Il primo Reporting Integrato di C.A.D.F. rappresenta il punto di arrivo di un lungo percorso evolutivo nella rendicontazione di C.A.D.F. in cui l’uso responsabile e consapevole della risorsa acqua è il centro dell’intero processo di accountability.

La garanzia di un’acqua di qualità rappresenta infatti l’anello di collegamento delle strategie e delle azioni che C.A.D.F. sta attuando nell’operare quotidiano, sia nei rapporti con i propri stakeholder sia nell’identificazione delle attività aziendali.

Con il presente lavoro, C.A.D.F. intende dare il proprio contributo alle indicazioni dell’Agenda 2030 dell’ONU e in particolare alla garanzia di un “sustainable access” della gestione della risorsa idrica al fine di avere “safe drinking water” e il perseguimento di un approccio integrato al management della risorsa idrica, mediante il miglioramento progressivo del “waterwaste treatment”  e la prevenzione di fenomeni di inquinamento della stessa sono i capisaldi dell’indirizzo delle Nazioni Unite.

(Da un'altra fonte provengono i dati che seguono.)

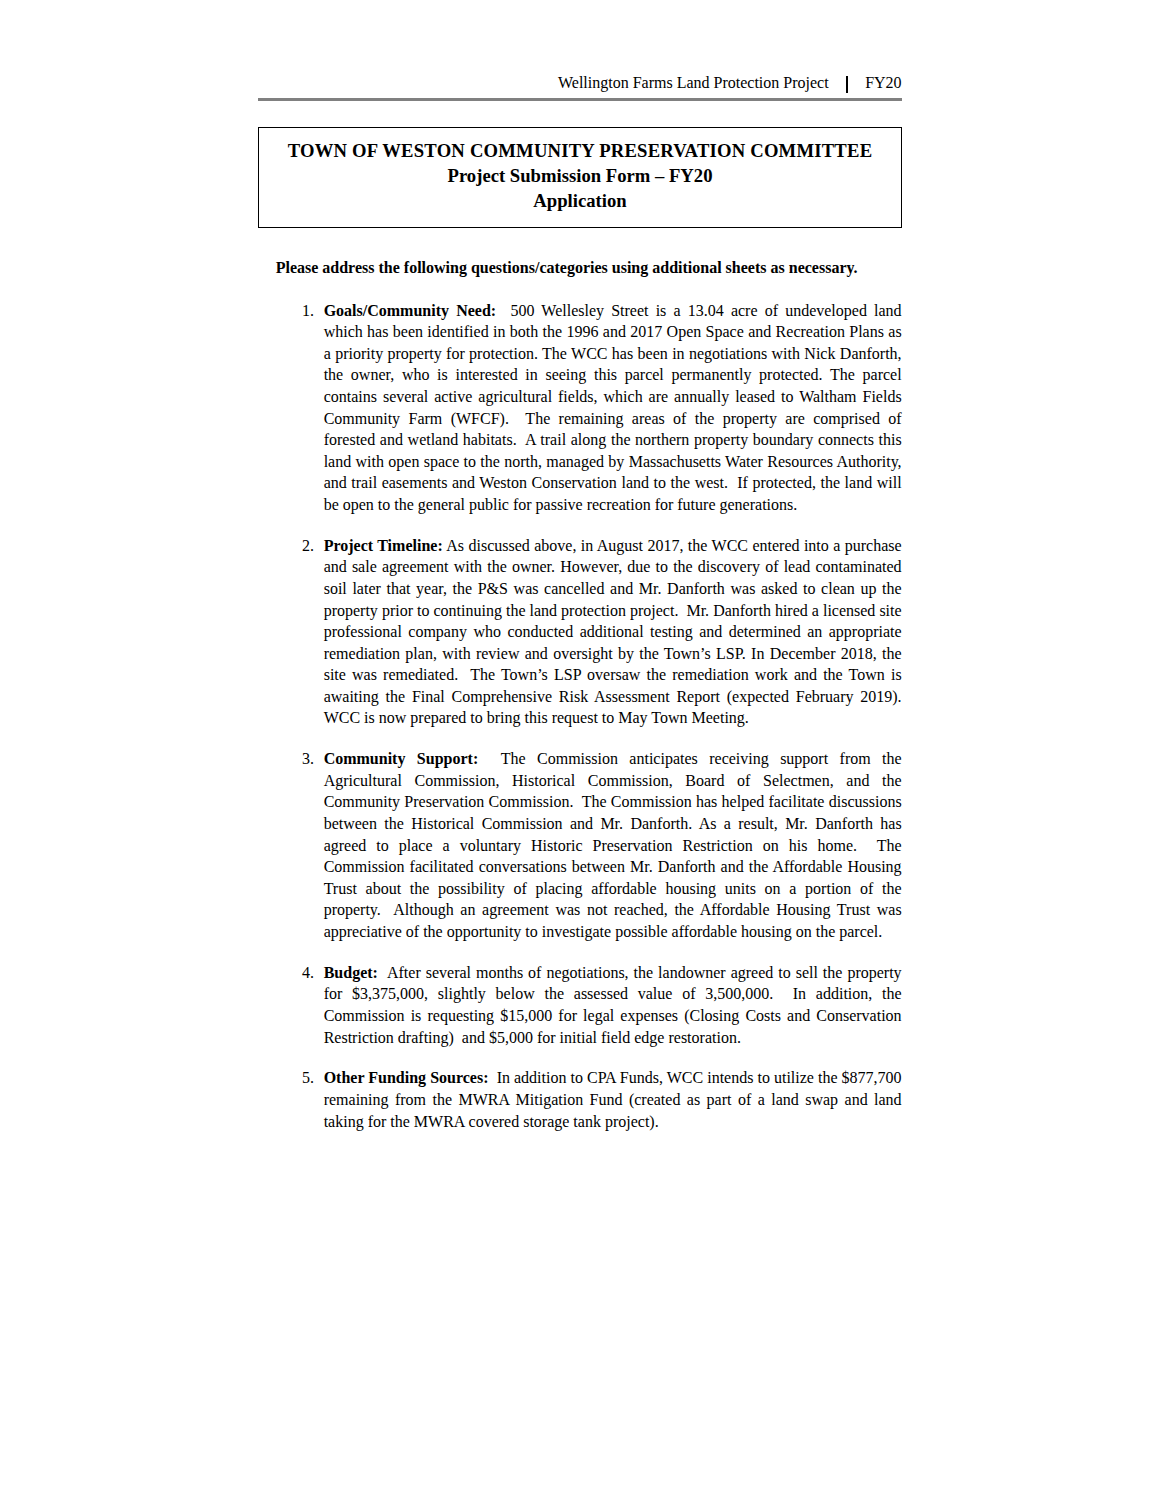Wellington Farms Land Protection Project FY20
TOWN OF WESTON COMMUNITY PRESERVATION COMMITTEE
Project Submission Form – FY20
Application
Please address the following questions/categories using additional sheets as necessary.
Goals/Community Need: 500 Wellesley Street is a 13.04 acre of undeveloped land which has been identified in both the 1996 and 2017 Open Space and Recreation Plans as a priority property for protection. The WCC has been in negotiations with Nick Danforth, the owner, who is interested in seeing this parcel permanently protected. The parcel contains several active agricultural fields, which are annually leased to Waltham Fields Community Farm (WFCF). The remaining areas of the property are comprised of forested and wetland habitats. A trail along the northern property boundary connects this land with open space to the north, managed by Massachusetts Water Resources Authority, and trail easements and Weston Conservation land to the west. If protected, the land will be open to the general public for passive recreation for future generations.
Project Timeline: As discussed above, in August 2017, the WCC entered into a purchase and sale agreement with the owner. However, due to the discovery of lead contaminated soil later that year, the P&S was cancelled and Mr. Danforth was asked to clean up the property prior to continuing the land protection project. Mr. Danforth hired a licensed site professional company who conducted additional testing and determined an appropriate remediation plan, with review and oversight by the Town’s LSP. In December 2018, the site was remediated. The Town’s LSP oversaw the remediation work and the Town is awaiting the Final Comprehensive Risk Assessment Report (expected February 2019). WCC is now prepared to bring this request to May Town Meeting.
Community Support: The Commission anticipates receiving support from the Agricultural Commission, Historical Commission, Board of Selectmen, and the Community Preservation Commission. The Commission has helped facilitate discussions between the Historical Commission and Mr. Danforth. As a result, Mr. Danforth has agreed to place a voluntary Historic Preservation Restriction on his home. The Commission facilitated conversations between Mr. Danforth and the Affordable Housing Trust about the possibility of placing affordable housing units on a portion of the property. Although an agreement was not reached, the Affordable Housing Trust was appreciative of the opportunity to investigate possible affordable housing on the parcel.
Budget: After several months of negotiations, the landowner agreed to sell the property for $3,375,000, slightly below the assessed value of 3,500,000. In addition, the Commission is requesting $15,000 for legal expenses (Closing Costs and Conservation Restriction drafting) and $5,000 for initial field edge restoration.
Other Funding Sources: In addition to CPA Funds, WCC intends to utilize the $877,700 remaining from the MWRA Mitigation Fund (created as part of a land swap and land taking for the MWRA covered storage tank project).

Questo dunque lo scopo centrale del Report Integrato 2019: dimostrare a tutti i portatori di interesse come l’Azienda C.A.D.F. delinea i propri obiettivi, monitora le proprie performance e gestisce i cambiamenti, al fine di condurre in modo sostenibile e responsabile nelle azioni che hanno impatto sull’ambiente, sulla società e sull’economia del territorio ove opera.

Per tale ragione, la rendicontazione enfatizza la gestione dei servizi di acquedotto, depurazione e fognatura e la responsabilità eco-energetica dell’azienda nelle attività ad impatto socio-ambientale, oltre che economico.

Tuttavia, rispetto a un tradizionale bilancio di sostenibilità, il Report Integrato aggiunge alcune fondamentali dimensioni alla rendicontazione, ovvero la capacità da parte dell’Azienda di creare valore nel senso più ampio del termine, e non solo quello finanziario. C.A.D.F. intende così dimostrare come e in che misura genera vantaggi attraverso i propri capitali – ovvero risorse – monetari, tangibili e anche intangibili (capitale umano, capitale organizzativo, capitale relazionale). Resta quindi fondamentale l’inserimento di informazioni quali-quantitative atte ad esprimere il valore creato da C.A.D.F. a vantaggio dei propri collaboratori, dei fornitori e della comunità sul territorio.